Inevitably once designer-DNA is possible, people will want it, and equally inevitably at first only the very rich will be able to pay for it, and one risks a growing divide between an enhanced elite and the rest of society which if not checked could lead to a two tier human race, with the gap between the super-elite and the rest of humanity growing over time to be substantial.

What this will imply for relationships between the two types of humans is hard to predict, though it will certainly pose both practical and ethical questions.  Will the elite still feel it necessary to educate the masses, for example, or invest in their health – or even care about their general welfare?  The precedent for how white settlers in eg Africa, Australia or Argentina treated those countries’ indigenous populations in the 19th century, in which those deemed useful were enslaved and those not were largely exterminated, is not encouraging.

Beyond that, there is the even bigger issue of mortality.  Even the most advanced medical science today focuses mainly on delaying ageing and repairing the body’s faults, but it is no longer completely unreasonable to think of not delaying ageing but reversing it, and not repairing the body but renewing it.  This opens the possibility of life expectancy not increasing by 2 years a decade, as at present, but perhaps 20 or even 200 years;  indeed serious scientists are talking of people living for 300, 500, even 1,000 years[3].

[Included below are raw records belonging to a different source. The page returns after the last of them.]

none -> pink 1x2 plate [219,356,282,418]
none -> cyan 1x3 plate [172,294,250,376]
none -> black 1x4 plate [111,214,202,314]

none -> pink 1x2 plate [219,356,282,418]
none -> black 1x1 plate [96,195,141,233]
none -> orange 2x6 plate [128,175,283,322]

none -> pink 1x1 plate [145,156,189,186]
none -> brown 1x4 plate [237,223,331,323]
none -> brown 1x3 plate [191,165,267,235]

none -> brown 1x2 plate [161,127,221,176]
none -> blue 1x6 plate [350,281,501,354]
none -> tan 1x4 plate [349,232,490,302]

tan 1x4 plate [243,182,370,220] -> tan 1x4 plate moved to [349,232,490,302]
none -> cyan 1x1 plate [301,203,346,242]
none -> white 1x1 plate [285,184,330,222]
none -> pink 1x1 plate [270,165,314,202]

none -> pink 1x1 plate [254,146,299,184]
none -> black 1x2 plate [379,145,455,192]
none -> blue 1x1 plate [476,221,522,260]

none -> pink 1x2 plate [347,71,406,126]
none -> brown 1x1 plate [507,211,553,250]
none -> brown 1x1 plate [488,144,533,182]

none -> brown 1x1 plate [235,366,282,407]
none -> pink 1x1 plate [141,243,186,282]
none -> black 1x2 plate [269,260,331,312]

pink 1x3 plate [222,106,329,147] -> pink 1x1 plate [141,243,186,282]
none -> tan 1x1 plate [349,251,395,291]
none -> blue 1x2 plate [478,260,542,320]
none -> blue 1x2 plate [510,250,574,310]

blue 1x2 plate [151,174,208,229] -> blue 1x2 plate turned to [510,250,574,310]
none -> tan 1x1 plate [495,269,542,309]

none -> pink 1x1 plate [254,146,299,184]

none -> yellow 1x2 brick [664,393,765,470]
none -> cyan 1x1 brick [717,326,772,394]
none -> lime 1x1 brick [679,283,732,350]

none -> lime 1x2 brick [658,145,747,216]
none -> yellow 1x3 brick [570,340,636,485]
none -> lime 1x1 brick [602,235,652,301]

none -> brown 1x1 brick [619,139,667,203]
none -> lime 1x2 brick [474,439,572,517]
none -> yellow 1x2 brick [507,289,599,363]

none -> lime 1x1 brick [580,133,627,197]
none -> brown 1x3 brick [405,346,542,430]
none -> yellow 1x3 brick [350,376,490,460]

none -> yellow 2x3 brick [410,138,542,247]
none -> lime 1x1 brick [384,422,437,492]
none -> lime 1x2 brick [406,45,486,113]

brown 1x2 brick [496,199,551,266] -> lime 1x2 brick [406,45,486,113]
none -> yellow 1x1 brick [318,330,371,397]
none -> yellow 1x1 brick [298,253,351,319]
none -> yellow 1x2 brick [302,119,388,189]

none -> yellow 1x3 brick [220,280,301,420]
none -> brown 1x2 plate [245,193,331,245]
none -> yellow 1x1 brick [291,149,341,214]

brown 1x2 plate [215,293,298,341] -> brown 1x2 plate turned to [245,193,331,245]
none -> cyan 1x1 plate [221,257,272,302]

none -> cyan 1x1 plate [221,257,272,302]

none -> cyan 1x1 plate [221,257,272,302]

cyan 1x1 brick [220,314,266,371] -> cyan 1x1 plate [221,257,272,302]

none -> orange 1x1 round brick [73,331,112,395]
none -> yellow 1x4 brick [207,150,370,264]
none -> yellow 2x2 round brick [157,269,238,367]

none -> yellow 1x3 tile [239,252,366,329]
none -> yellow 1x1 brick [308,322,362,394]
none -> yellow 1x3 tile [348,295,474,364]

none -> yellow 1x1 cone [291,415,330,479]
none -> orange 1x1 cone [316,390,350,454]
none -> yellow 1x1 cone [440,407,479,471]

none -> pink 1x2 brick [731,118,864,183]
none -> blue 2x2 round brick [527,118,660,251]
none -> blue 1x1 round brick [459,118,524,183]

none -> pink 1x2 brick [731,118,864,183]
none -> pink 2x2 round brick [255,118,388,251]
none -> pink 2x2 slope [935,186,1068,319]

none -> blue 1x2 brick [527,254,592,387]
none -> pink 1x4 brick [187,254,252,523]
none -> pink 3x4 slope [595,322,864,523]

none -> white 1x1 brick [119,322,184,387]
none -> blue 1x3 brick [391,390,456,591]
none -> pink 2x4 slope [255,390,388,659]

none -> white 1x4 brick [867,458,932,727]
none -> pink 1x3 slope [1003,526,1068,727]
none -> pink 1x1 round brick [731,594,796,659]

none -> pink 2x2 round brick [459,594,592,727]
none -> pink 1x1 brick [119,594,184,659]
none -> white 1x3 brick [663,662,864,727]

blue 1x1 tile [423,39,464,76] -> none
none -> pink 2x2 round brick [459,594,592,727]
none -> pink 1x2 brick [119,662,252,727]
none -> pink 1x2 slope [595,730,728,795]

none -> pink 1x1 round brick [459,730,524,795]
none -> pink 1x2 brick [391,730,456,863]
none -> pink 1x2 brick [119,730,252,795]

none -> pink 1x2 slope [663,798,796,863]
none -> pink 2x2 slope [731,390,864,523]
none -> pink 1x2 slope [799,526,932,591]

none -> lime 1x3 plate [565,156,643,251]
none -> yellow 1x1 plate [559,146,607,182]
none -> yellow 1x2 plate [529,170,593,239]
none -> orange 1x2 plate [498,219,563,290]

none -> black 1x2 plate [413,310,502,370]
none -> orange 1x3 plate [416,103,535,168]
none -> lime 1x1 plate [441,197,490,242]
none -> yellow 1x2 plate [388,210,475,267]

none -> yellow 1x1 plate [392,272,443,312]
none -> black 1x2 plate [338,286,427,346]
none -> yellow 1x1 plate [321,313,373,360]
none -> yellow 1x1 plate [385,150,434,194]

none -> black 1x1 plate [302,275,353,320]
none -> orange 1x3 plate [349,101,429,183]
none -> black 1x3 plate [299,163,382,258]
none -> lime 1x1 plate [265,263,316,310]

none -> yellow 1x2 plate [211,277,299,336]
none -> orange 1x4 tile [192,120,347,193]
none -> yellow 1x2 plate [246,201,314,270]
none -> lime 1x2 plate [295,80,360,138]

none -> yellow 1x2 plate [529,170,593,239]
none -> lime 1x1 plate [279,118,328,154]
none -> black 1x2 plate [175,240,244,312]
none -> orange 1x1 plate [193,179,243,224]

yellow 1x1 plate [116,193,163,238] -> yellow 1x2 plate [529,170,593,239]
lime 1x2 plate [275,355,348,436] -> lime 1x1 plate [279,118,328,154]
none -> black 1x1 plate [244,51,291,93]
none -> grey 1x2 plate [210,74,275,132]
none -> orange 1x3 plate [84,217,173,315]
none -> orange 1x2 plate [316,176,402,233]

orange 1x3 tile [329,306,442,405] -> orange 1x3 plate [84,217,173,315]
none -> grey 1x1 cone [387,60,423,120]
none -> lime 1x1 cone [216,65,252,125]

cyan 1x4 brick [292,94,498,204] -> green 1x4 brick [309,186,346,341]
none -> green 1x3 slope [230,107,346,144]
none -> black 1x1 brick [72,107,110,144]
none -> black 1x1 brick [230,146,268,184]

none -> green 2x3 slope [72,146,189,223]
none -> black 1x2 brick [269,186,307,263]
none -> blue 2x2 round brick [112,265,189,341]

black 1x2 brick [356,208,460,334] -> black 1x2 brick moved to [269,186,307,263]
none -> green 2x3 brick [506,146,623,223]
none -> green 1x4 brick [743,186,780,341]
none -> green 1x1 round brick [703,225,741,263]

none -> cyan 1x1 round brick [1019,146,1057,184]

If such claims prove to be even only partially true, we will have to change not just our expectations for ourselves (and in particular our expectations of when we retire), but also the very fabric of society.  Of course the consequences for the pension industry, to name but one, are earth-shattering, but it goes beyond that.  We will all be like Prince Charles, waiting in vain for the older generation to give way.  How will people in their 20s react to having 3, 4, 5 generations above them, watching them, lecturing them, dominating them, keeping them out of good employment.  What age will we expect people to start their working life (and who will pay for them before then – education, board and lodging, etc).  How will we house and feed everyone?

And – perhaps most interestingly of all – what will it do for us as a risk-taking species?  Humans have always taken risks;  it is how we as a species progress.  But if a premature death costs not just a decade or two of potential life but several centuries, will we in fact become too scared to risk all?

Technological change is upon us, and it may even deserve capitalising as the Technological Revolution.  But we offer the thought that the coming Medical Revolution will in the end probably be the more significant, and that the historians of the future are more likely to look back on the 21st century as not so much the age of technology and the internet as the age of enhanced humans, the conquering of old age and the dawn of a new meaning of humanity.

 

[1]              See their paper “Eat, be eaten or die”, July 2018.

[2]           The distinction is not unimportant to the economy because companies will find adapting to incremental technological change much easier than adapting to fundamentally new technologies:  with incremental changes, they may be able to tweak their business model to survive, whereas with fundamental changes, tweaking is unlikely to be sufficient.  We would for example suggest that electric cars represent an incremental change, while self-drive cars probably represent a fundamental one.  And the change that teleportation would bring, if it is ever perfected, would certainly be fundamental if not revolutionary.

[3]              See for example this article from the FT, not usually known as a publication that promotes mad lunacies.